#### Exercise instructions:
Scan the data below and pick out the lines containing the word "repository".

Plain-text document sources:
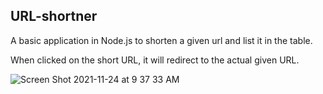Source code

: ## URL-shortner
A basic application in Node.js to shorten a given url and list it in the table.

When clicked on the short URL, it will redirect to the actual given URL.

![Screen Shot 2021-11-24 at 9 37 33 AM](https://user-images.githubusercontent.com/68850550/143203492-f0c61151-59d3-4700-bdcb-af7fdee63b7a.png)
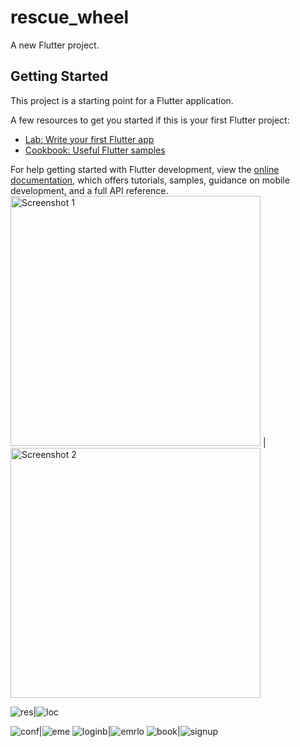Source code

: # rescue_wheel

A new Flutter project.

## Getting Started

This project is a starting point for a Flutter application.

A few resources to get you started if this is your first Flutter project:

- [Lab: Write your first Flutter app](https://docs.flutter.dev/get-started/codelab)
- [Cookbook: Useful Flutter samples](https://docs.flutter.dev/cookbook)

For help getting started with Flutter development, view the
[online documentation](https://docs.flutter.dev/), which offers tutorials,
samples, guidance on mobile development, and a full API reference.
<img src="/path/to/screenshot1.png" alt="Screenshot 1" width="400"/> | <img src="/path/to/screenshot2.png" alt="Screenshot 2" width="400"/>

![res](https://github.com/srikartv/rescue_wheel_main/assets/123182324/38caaeb5-96d1-43b2-aa3b-62f6f92a0959)|![loc](https://github.com/srikartv/rescue_wheel_main/assets/123182324/b6491dcc-82a4-4a19-a54e-23887a3dc8a7)

![conf](https://github.com/srikartv/rescue_wheel_main/assets/123182324/f96151f5-21de-41e1-aa56-71b5147ffa1c)|![eme](https://github.com/srikartv/rescue_wheel_main/assets/123182324/5cd0eecd-b16c-4bc0-aa99-caccc99e362b)
![loginb](https://github.com/srikartv/rescue_wheel_main/assets/123182324/e77549ee-f4f1-43f9-bd29-3692806a61a9)|![emrlo](https://github.com/srikartv/rescue_wheel_main/assets/123182324/e4a52f94-3df4-428f-b7c1-00cf59619e04)
![book](https://github.com/srikartv/rescue_wheel_main/assets/123182324/e2f7eaad-d8a3-4d61-bde2-46de24fd286d)|![signup](https://github.com/srikartv/rescue_wheel_main/assets/123182324/cc1379d4-6b9a-4595-a1bc-9cfc550ca0a9)
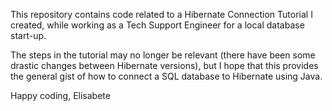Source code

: This repository contains code related to a Hibernate Connection Tutorial I created, while working as a Tech Support Engineer for a local database start-up.

The steps in the tutorial may no longer be relevant (there have been some drastic changes between Hibernate versions), but I hope that this provides the general gist of how to connect a SQL database to Hibernate using Java. 

Happy coding, 
Elisabete

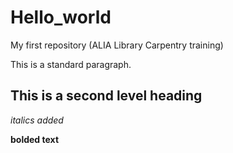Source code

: # Hello_world
My first repository (ALIA Library Carpentry training)

This is a standard paragraph. 
## This is a second level heading
_italics added_

**bolded text**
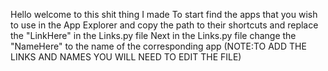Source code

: Hello welcome to this shit thing I made
To start find the apps that you wish to use in the App Explorer and copy the path to their shortcuts and replace the "LinkHere" in the Links.py file
Next in the Links.py file change the "NameHere" to the name of the corresponding app
(NOTE:TO ADD THE LINKS AND NAMES YOU WILL NEED TO EDIT THE FILE)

#### Solution for this exercise:
: This repository contains code related to a Hibernate Connection Tutorial I created, while working as a Tech Support Engineer for a local database start-up.
My first repository (ALIA Library Carpentry training)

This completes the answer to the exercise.